Wachsende Proteste in den USA

Was mit Protesten in der Wall Street begann, hat nun auch andere US-Städte erreicht: Ein Aufschrei der "99 Prozent".

Wir sind die 99 Prozent", skandieren die überwiegend jungen Demonstranten, die sich nun nicht mehr nur in der Wall Street versammeln, sondern auch in Los Angeles, in Chicago, Boston, Tennessee, Minneapolis und mehr und mehr amerikanischen Städten. Nach Vorbild des arabischen Frühlings blasen sie zu einem "amerikanischen Herbst".

Börsenhai solidarisch

Sie sammeln sich via Facebook, Twitter und Google vor Rathäusern und Zentralen der "Bank of Amerika", tauschen via Live-Stream ihre Erfahrungen aus und protestieren - gegen ein zunehmend ungerechtes Amerika, gegen die Macht der Banken und gegen eine Politik, von der sie sich im Stich gelassen fühlen. Und sie bekommen zumindest verbale Unterstützung von überraschender Seite: Großinvestor George Soros hat seine Sympathie mit den Demonstranten bekundet. Er könne deren Gefühle verstehen.

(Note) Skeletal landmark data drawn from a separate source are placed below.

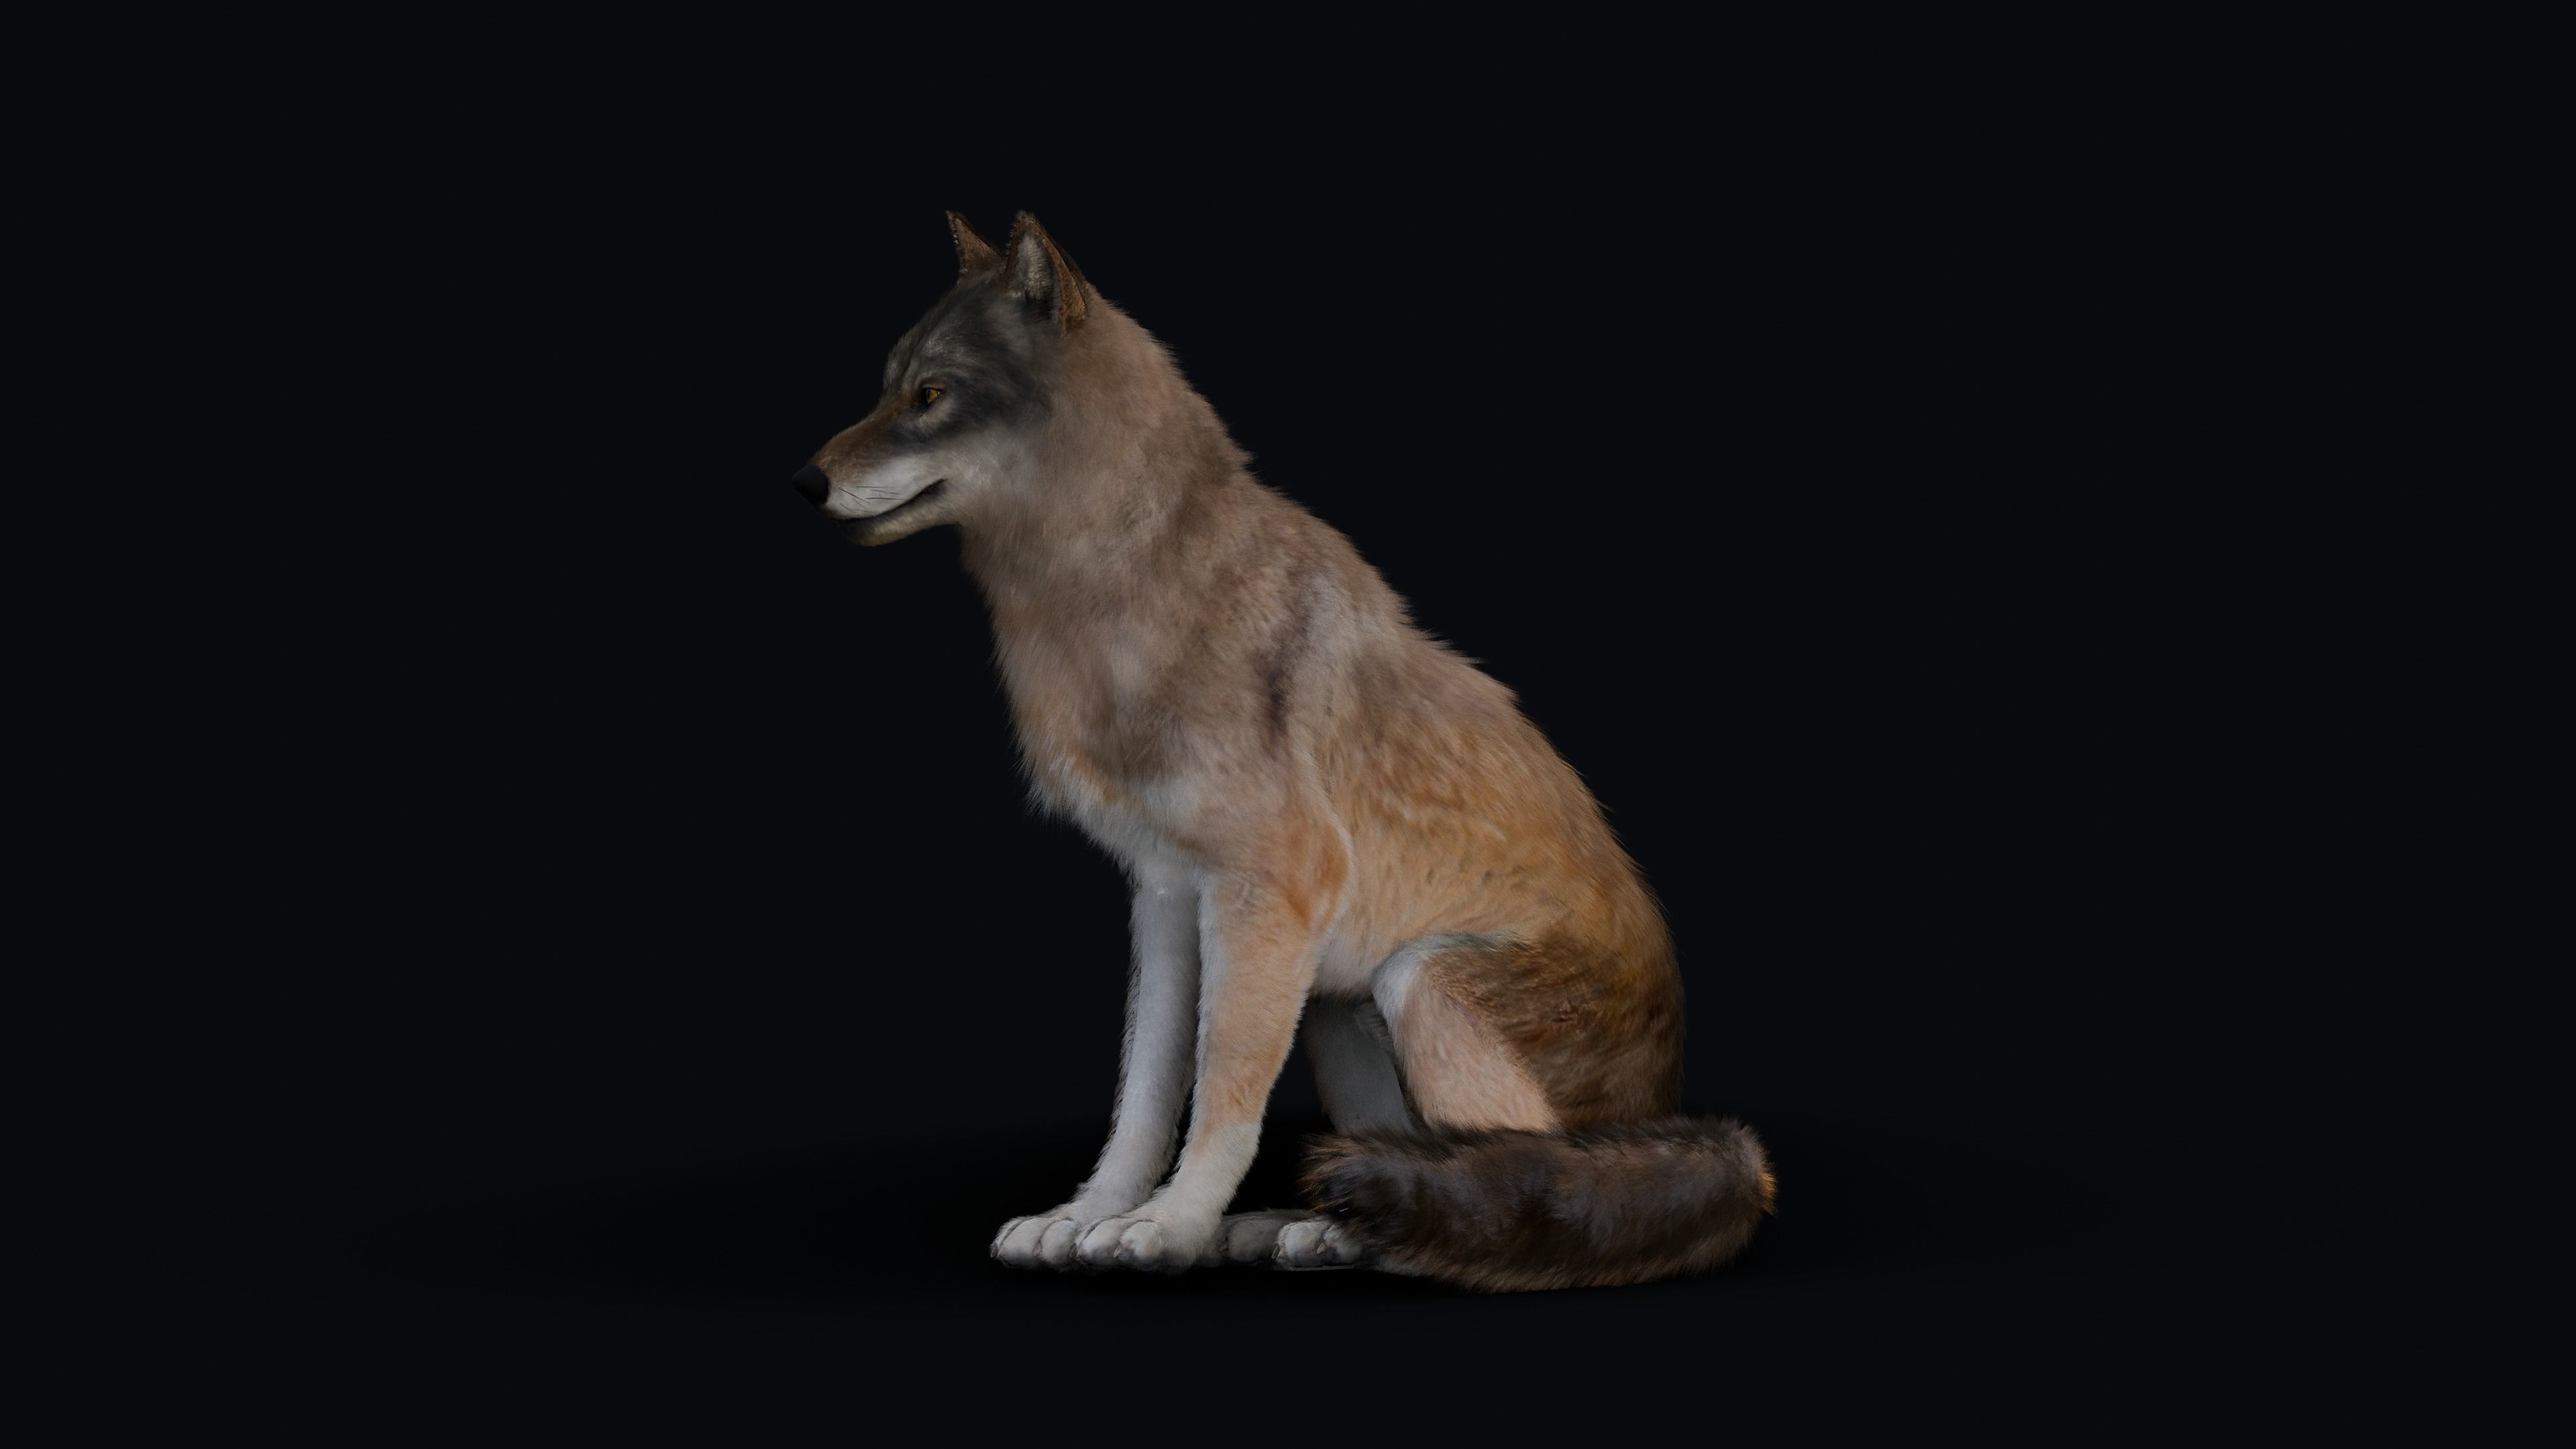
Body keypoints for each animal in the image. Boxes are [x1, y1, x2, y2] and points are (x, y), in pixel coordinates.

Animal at [790, 212, 1774, 1290]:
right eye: (887, 387)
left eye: (931, 396)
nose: (803, 482)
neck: (1114, 595)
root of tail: (1682, 1120)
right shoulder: (1166, 897)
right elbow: (1144, 1093)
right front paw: (1089, 1215)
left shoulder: (1268, 893)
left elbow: (1223, 1092)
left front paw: (1169, 1227)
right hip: (1343, 1014)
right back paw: (1327, 1230)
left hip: (1416, 984)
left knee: (1519, 1176)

Die schwere Wirtschaftskrise der vergangenen drei Jahre machte es sichtbar: Die soziale Schere in den USA geht immer weiter auf, Amerikas Milliardäre erzielen ein Drittel des Volkseinkommens - während die große Mehrheit gegen das Gefühl kämpft, unter die Räder zu kommen. Auf der website "WeAreThe99Percent" sind sie zu lesen, die persönlichen Erfahrungen jener 99 Prozent: Die, die in der Immobilienkrise ihre Häuser
verloren haben. Die, deren Arbeitsplatz gekürzt wurde. Die, die sich keine Krankenversicherung leisten können. Die, die sich verschulden müssen, um studieren zu können. Sie alle treibt das Gefühl, ihr Land werde nicht mehr zum Wohl der Mehrheit, sondern im Interesse einer kleinen, mächtigen Elite regiert.

Jeden Abend wieder

Nicht nur vor New Yorks Finanzzentrum, auch in Chicago demonstrieren die Empörten schon seit zwei Wochen täglich vor der Filiale der Federal Reserve Bank. Täglich wird der Zustrom größer. Abends, nach Schul- und Arbeitsschluss, schwillt die Menge der Demonstranten jedes mal aufs Neue an.

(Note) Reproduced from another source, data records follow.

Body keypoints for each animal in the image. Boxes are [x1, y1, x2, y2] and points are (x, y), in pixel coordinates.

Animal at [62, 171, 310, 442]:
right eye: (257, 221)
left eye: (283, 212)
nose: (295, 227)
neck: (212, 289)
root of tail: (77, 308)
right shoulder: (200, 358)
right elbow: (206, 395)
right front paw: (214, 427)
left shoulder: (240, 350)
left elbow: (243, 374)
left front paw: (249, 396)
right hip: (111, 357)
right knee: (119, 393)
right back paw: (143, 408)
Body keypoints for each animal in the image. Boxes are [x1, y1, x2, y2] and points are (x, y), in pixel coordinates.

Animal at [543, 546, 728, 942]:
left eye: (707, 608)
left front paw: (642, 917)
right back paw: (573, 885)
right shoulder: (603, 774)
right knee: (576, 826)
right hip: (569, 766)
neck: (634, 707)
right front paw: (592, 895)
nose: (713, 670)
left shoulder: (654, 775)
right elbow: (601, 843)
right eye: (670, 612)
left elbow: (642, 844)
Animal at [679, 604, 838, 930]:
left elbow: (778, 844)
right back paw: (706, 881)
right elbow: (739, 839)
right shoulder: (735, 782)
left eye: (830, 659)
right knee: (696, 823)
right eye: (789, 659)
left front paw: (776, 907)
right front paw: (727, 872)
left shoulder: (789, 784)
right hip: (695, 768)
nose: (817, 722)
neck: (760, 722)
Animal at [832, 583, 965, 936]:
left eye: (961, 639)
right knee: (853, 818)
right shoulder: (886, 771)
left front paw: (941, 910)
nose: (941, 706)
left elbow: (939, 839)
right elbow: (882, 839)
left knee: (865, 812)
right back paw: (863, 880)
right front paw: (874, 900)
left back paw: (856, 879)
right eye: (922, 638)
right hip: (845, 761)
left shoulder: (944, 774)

"In einem Land, das so unter wirtschaftlichem Stress steht wie die USA, beginnt jeder, über Politik und Wirtschaft nachzudenken", glaubt die US-Politologin Nina Eliasoph. "Es gibt eine mächtige emotionale Bewegung. Aber sie braucht klare Forderungen." Davon ist Paul, der derzeit täglich in New York demonstriert, noch weit entfernt: "Wir haben hier alle verschiedene Ideen", schildert er der New York Times. "Die einen wollen die Zentralbank abschaffen, die anderen die Banken überhaupt enteignen. Was mich betrifft: Ich kämpfe gegen die Gier der Konzerne."